Monday, 29 March 2021

William Blake’s Cat

Mary Ann Linnell, wife to John Linnell and mother-in-law to Samuel Palmer, recalled in a letter of 1839 that “Mr Blake … used to say how much he preferred a cat to a dog as a companion because she was so much more quiet in her expression of attachment”.

It was perhaps in vague recollection of Mrs Linnell’s words that Tim Heath, two weeks ago, just before the Blake Society Zoom meeting, asked me if the Blakes, Catherine and William, ever had a cat. The answer is yes.

The Blakes moved to a cottage at Felpham in Sussex in September 1800 where Blake could work under the often burdensome patronage of the wealthy writer William Hayley. There he made the acquaintance of Hayley’s friend John Marsh (1752-1828) of Chichester, attorney, musician, prolific gentleman composer (thirty-nine symphonies), and diarist. Marsh recorded most of his long life in minute detail, in a journal that survives in thirty-seven volumes at the Huntington Library, San Marino, California.

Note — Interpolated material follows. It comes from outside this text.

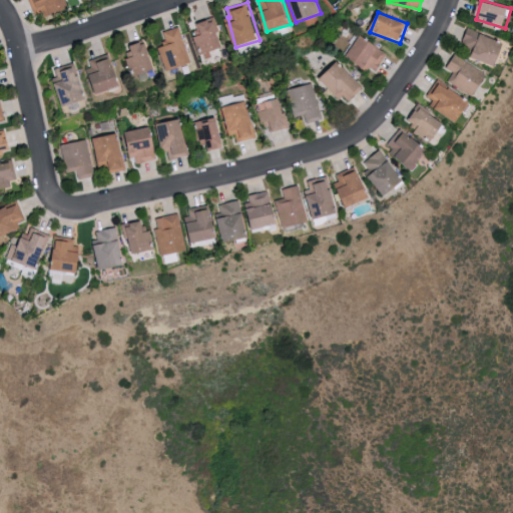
[(224,48),(215,17),(193,23),(199,46),(203,45),(205,53),(224,48)]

In his Journal for 5 April 1802, Marsh wrote: “On Monday the 5th our white Cat produced 4 white Kittens, one of which we saved for Mr Blake of Felpham (Mr Hayley’s friend) but had great difficulty in rearing it, the Cat seeming to have very little Milk—”, and then repeated in his marginal summary: “Bred a White Kitten for Mr Blake”. It is pleasant to picture the white kitten playing with Catherine’s embroidery wool, or William, sitting quietly for once, dozing with a white kitten on his lap. (My understanding is that the gene that causes cats to have completely white fur is also linked to congenital hearing impairment. White cats with blue eyes are commonly deaf. One hopes that the Blakes’ white kitten escaped that disability.) Marsh’s journal also reports visits to Blake on 9th May and 26th June 1801, and gifts of white kittens to others in December 1801. Three years later, on 22th May 1805, he wrote again: “We drove to Felpham & carried our little white kitten to Mr Hayley”.